- Born: George Edwin Stuart III April 2, 1935 Glen Ridge, New Jersey
- Died: June 11, 2014 (aged 79) Barnardsville, North Carolina
- Known for: Mesoamerican archaeology, Maya studies, Archaeological mapping
- Spouse(s): Gene S. Stuart (d. 1993) Melinda Young Frye
- Children: Rev. George E. Stuart IV Roberto Stuart Ann Stuart David Stuart Jason Frye (stepson)

Academic background
- Education: University of South Carolina (B.S.) George Washington University (M.A.)
- Alma mater: University of North Carolina at Chapel Hill (Ph.D.)
- Doctoral advisor: Joffre Lanning Coe

Academic work
- Discipline: Archaeologist Cartographer
- Institutions: National Geographic Society

= George E. Stuart =

American archaeologist and cartographer

George Edwin Stuart III (April 2, 1935 – June 11, 2014) was an American archaeologist, cartographer, and scholar best known for his contributions to Mesoamerican and Maya archaeology. He was a long-time staff archaeologist and chair of the National Geographic Society's Committee for Research and Exploration, where he played a significant role in funding and advancing archaeological research. Stuart's work as a scholar, editor, and writer significantly shaped public understanding of Maya culture and New World archaeology.

== Early life and education ==
George Stuart was born on April 2, 1935, in Glen Ridge, New Jersey, and raised in Camden, South Carolina. He earned a B.A. in geology from the University of South Carolina in 1956 and later completed an M.A. at George Washington University in 1970. Stuart earned his Ph.D. in anthropology from the University of North Carolina at Chapel Hill, during which time he worked under the guidance of Professor Joffre Lanning Coe. His dissertation, which he completed in 1975, is titled The Post-Archaic Occupation of Central South Carolina, and focuses on the archaeology of central South Carolina, reflecting his early interest in Southeastern U.S. archaeology..

== Career ==
Stuart joined the National Geographic Society (NGS) as a staff archaeologist in 1960, eventually becoming a senior research cartographer and later senior assistant editor for archaeology at National Geographic Magazine. From 1994 to 1998, he chaired the NGS Committee for Research and Exploration, funding numerous archaeological projects, particularly in Mesoamerica. His notable contributions included cartographic works like the "Archaeological Map of Middle America: Land of the Feathered Serpent" (1968).

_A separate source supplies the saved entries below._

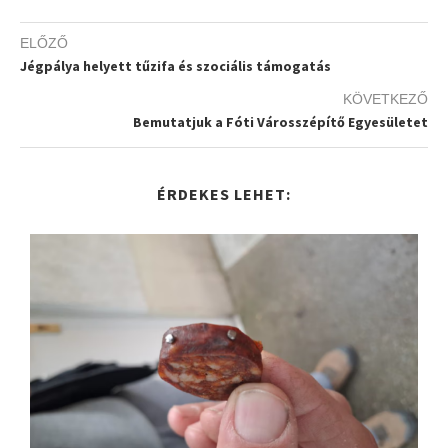
ELŐZŐ
Jégpálya helyett tűzifa és szociális támogatás
KÖVETKEZŐ
Bemutatjuk a Fóti Városszépítő Egyesületet
ÉRDEKES LEHET: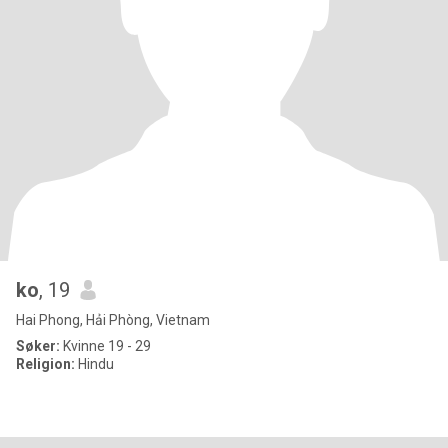
ko
, 19
Hai Phong, Hải Phòng, Vietnam
Søker:
Kvinne 19 - 29
Religion:
Hindu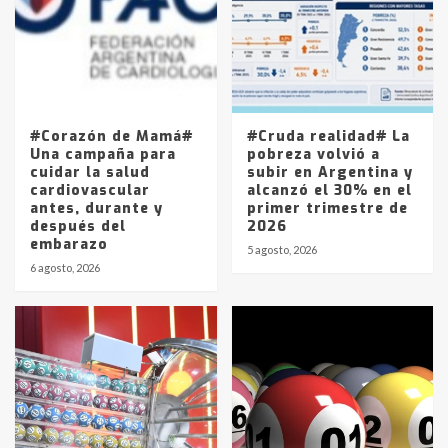
4
Los precios de los combustibles en
La Pampa, desde YPF hasta Axion
entre 857 a 1338 pesos
5
#Corazón de Mamá#
#Cruda realidad# La
Una campaña para
pobreza volvió a
cuidar la salud
subir en Argentina y
cardiovascular
alcanzó el 30% en el
antes, durante y
primer trimestre de
después del
2026
embarazo
5 agosto, 2026
6 agosto, 2026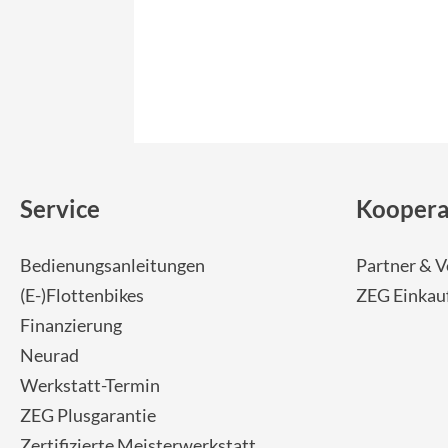
Service
Koopera
Bedienungsanleitungen
Partner & V
(E-)Flottenbikes
ZEG Einkau
Finanzierung
Neurad
Werkstatt-Termin
ZEG Plusgarantie
Zertifizierte Meisterwerkstatt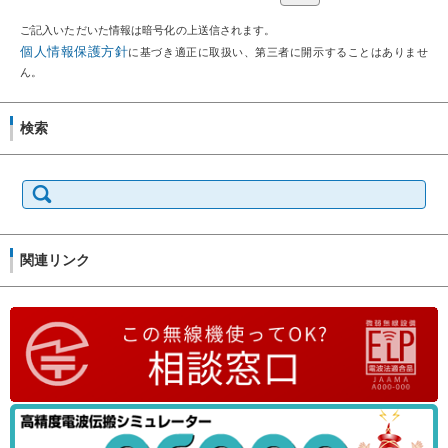
ご記入いただいた情報は暗号化の上送信されます。
個人情報保護方針
に基づき適正に取扱い、第三者に開示することはありませ
ん。
検索
検
索:
関連リンク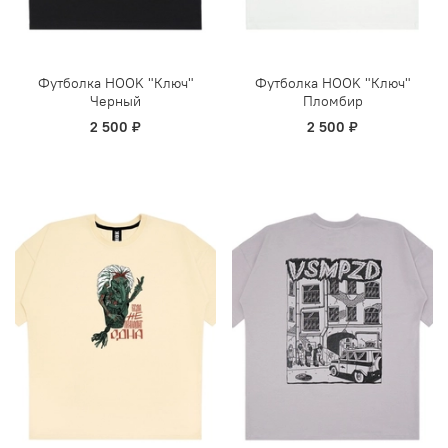
Футболка HOOK "Ключ"
Футболка HOOK "Ключ"
Черный
Пломбир
2 500 ₽
2 500 ₽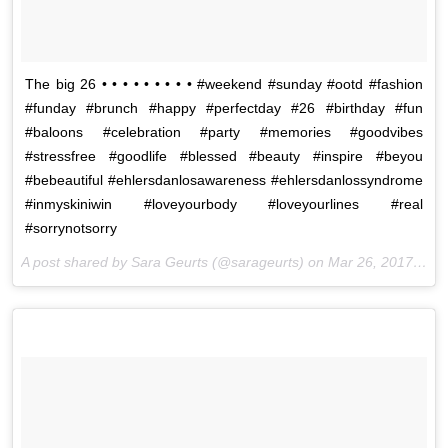
The big 26 • • • • • • • • • #weekend #sunday #ootd #fashion
#funday #brunch #happy #perfectday #26 #birthday #fun
#baloons #celebration #party #memories #goodvibes
#stressfree #goodlife #blessed #beauty #inspire #beyou
#bebeautiful #ehlersdanlosawareness #ehlersdanlossyndrome
#inmyskiniwin #loveyourbody #loveyourlines #real
#sorrynotsorry
A post shared by Sara Geurts (@sarageurts) on
Mar 26, 2017 at 1:29pm PDT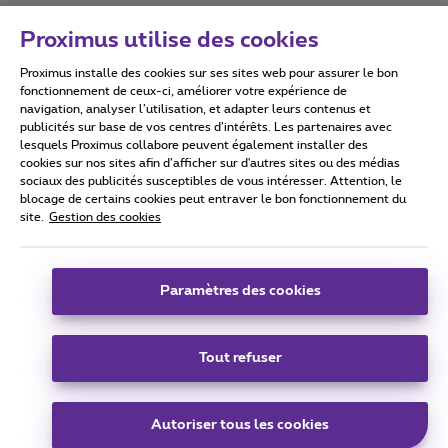
Proximus utilise des cookies
Proximus installe des cookies sur ses sites web pour assurer le bon
Conditions d'utilisation
Accessibility statement
fonctionnement de ceux-ci, améliorer votre expérience de
navigation, analyser l’utilisation, et adapter leurs contenus et
publicités sur base de vos centres d’intérêts. Les partenaires avec
lesquels Proximus collabore peuvent également installer des
cookies sur nos sites afin d’afficher sur d'autres sites ou des médias
sociaux des publicités susceptibles de vous intéresser. Attention, le
Tous droits réservés. ©
2026
Proximus
blocage de certains cookies peut entraver le bon fonctionnement du
site.
Gestion des cookies
Conditions générales, info consommateur
Liste des prix et tarifs
Accessibilité
Vie privée
Politique de gestion des cookies
Cookie manager
Coordonnées de l’entreprise
Paramètres des cookies
Ce site a été créé et est géré conformément au droit belge.
Boulevard du Roi Albert II 27 - B-1030 Bruxelles.
Tout refuser
Carrier & Wholesale Solutions
Autoriser tous les cookies
Proximus Group
|
Telindus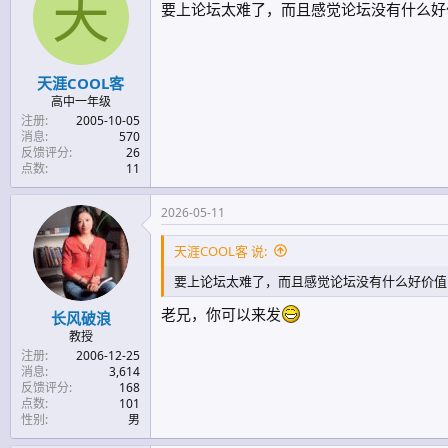
天
要上论坛太难了，而且感觉论坛没有什么好
天涯COOL客
高中一年级
注册
2005-10-05
消息
570
反馈评分
26
点数
11
2026-05-11
天涯COOL客 说:
要上论坛太难了，而且感觉论坛没有什么好价值
老兄，你可以来发
长风破浪
教授
注册
2006-12-25
消息
3,614
反馈评分
168
点数
101
性别
男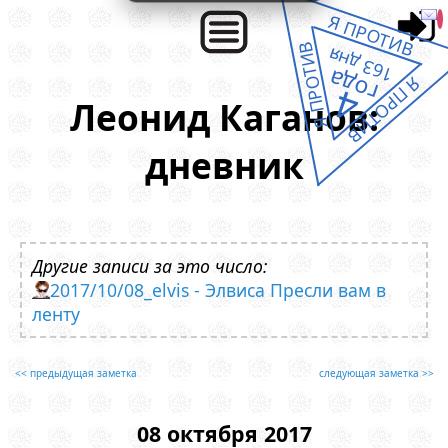
Я ПРОТИВ
Я ПРОТИВ
163 дня
года
Я ПРОТИВ
4
Леонид Каганов:
дневник
Другие записи за это число:
2017/10/08_elvis - Элвиса Пресли вам в
ленту
<< предыдущая заметка
следующая заметка >>
08 октября 2017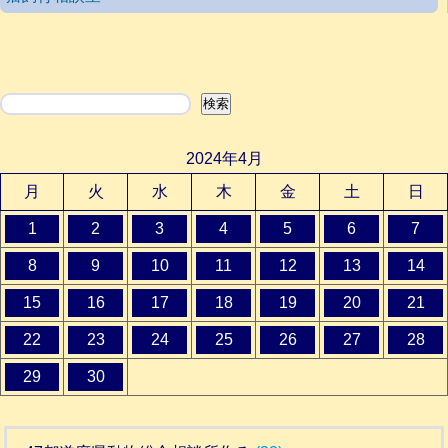
検索
検索
2024年4月
月
火
水
木
金
土
日
1
2
3
4
5
6
7
8
9
10
11
12
13
14
15
16
17
18
19
20
21
22
23
24
25
26
27
28
29
30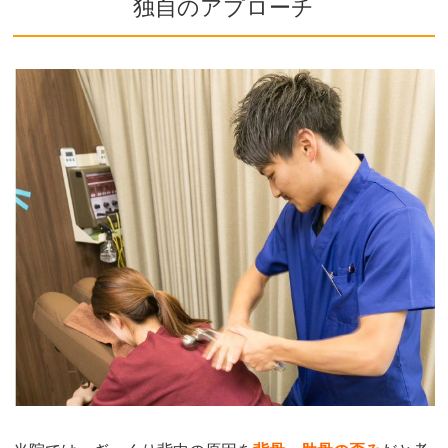
独自のアプローチ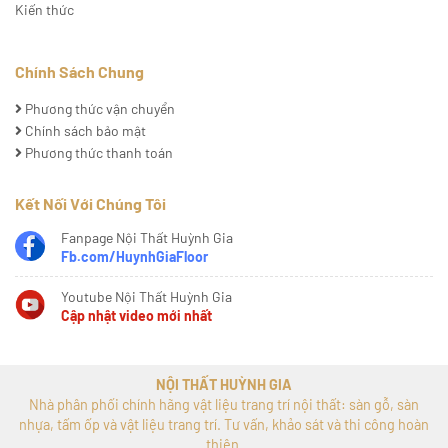
Kiến thức
Chính Sách Chung
Phương thức vận chuyển
Chính sách bảo mật
Phương thức thanh toán
Kết Nối Với Chúng Tôi
Fanpage Nội Thất Huỳnh Gia
Fb.com/HuynhGiaFloor
Youtube Nội Thất Huỳnh Gia
Cập nhật video mới nhất
NỘI THẤT HUỲNH GIA
Nhà phân phối chính hãng vật liệu trang trí nội thất: sàn gỗ, sàn
nhựa, tấm ốp và vật liệu trang trí. Tư vấn, khảo sát và thi công hoàn
thiện.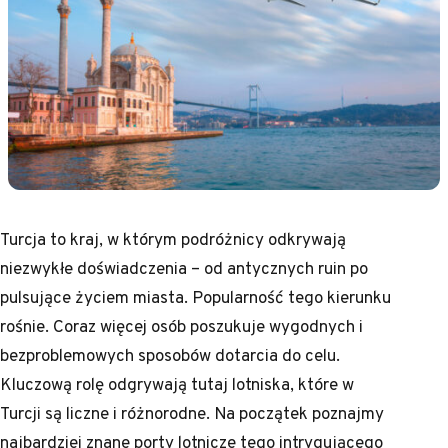
Turcja to kraj, w którym podróżnicy odkrywają
niezwykłe doświadczenia – od antycznych ruin po
pulsujące życiem miasta. Popularność tego kierunku
rośnie. Coraz więcej osób poszukuje wygodnych i
bezproblemowych sposobów dotarcia do celu.
Kluczową rolę odgrywają tutaj lotniska, które w
Turcji są liczne i różnorodne. Na początek poznajmy
najbardziej znane porty lotnicze tego intrygującego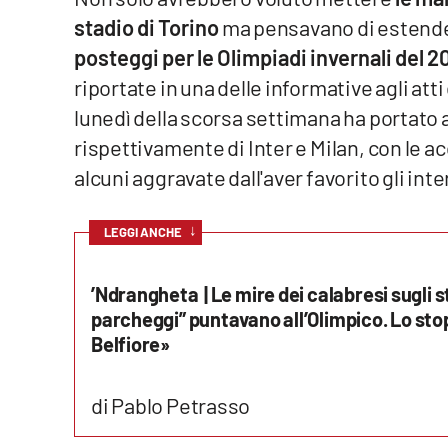
stadio di Torino
ma pensavano di estendere
Venti di comunicazione
posteggi per le Olimpiadi invernali del 
riportate in una delle informative agli atti
Streaming
lunedì della scorsa settimana ha portato a
LaC TV
rispettivamente di Inter e Milan, con le 
alcuni aggravate dall'aver favorito gli inter
LaC Network
↓
LaC OnAir
LEGGI ANCHE
’Ndrangheta | Le mire dei calabresi sugli sta
Edizioni
locali
parcheggi” puntavano all’Olimpico. Lo stop
Belfiore»
Catanzaro
Crotone
di Pablo Petrasso
Vibo Valentia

Stuart co-directed the Coba Archaeological Mapping Project in Quintana Roo, Mexico and played a significant role in advancing the study of Maya hieroglyphs. His publications, including The Mysterious Maya (1977) and Lost Kingdoms of the Maya (1993), shaped public and scholarly understanding of Mesoamerican cultures.

== Publications ==
Stuart authored and co-authored several books, including:
- Discovering Man's Past in the Americas (1969)
- The Mysterious Maya (1977)
- Lost Kingdoms of the Maya (1993)
- Palenque: Eternal City of the Maya (2008) (co-authored with his son, David Stuart)
- Archaeology and You (1996)
- Quest for Decipherment: A Historical and Technical Analysis of Maya Hieroglyphs (1992)

== Contributions to archaeology ==
Stuart's legacy includes founding the Research Reports on Ancient Maya Writing, a monograph series that facilitated Maya hieroglyphic studies. In 1997, he established the Boundary End Archaeology Research Center in Barnardsville, North Carolina, providing a platform for continued research and publications after his retirement.

== Personal life ==
Stuart was married twice: first to Gene S. Stuart, with whom he had four children, including the Maya epigrapher David Stuart. After Gene's passing in 1993, he married Melinda Young Frye in 1994. Stuart was an avid bibliophile, donating his extensive 15,000-volume library to the University of North Carolina's Wilson Library in 2006.

== Death ==
Stuart died at his home in Barnardsville, North Carolina, on June 11, 2014, at the age of 79.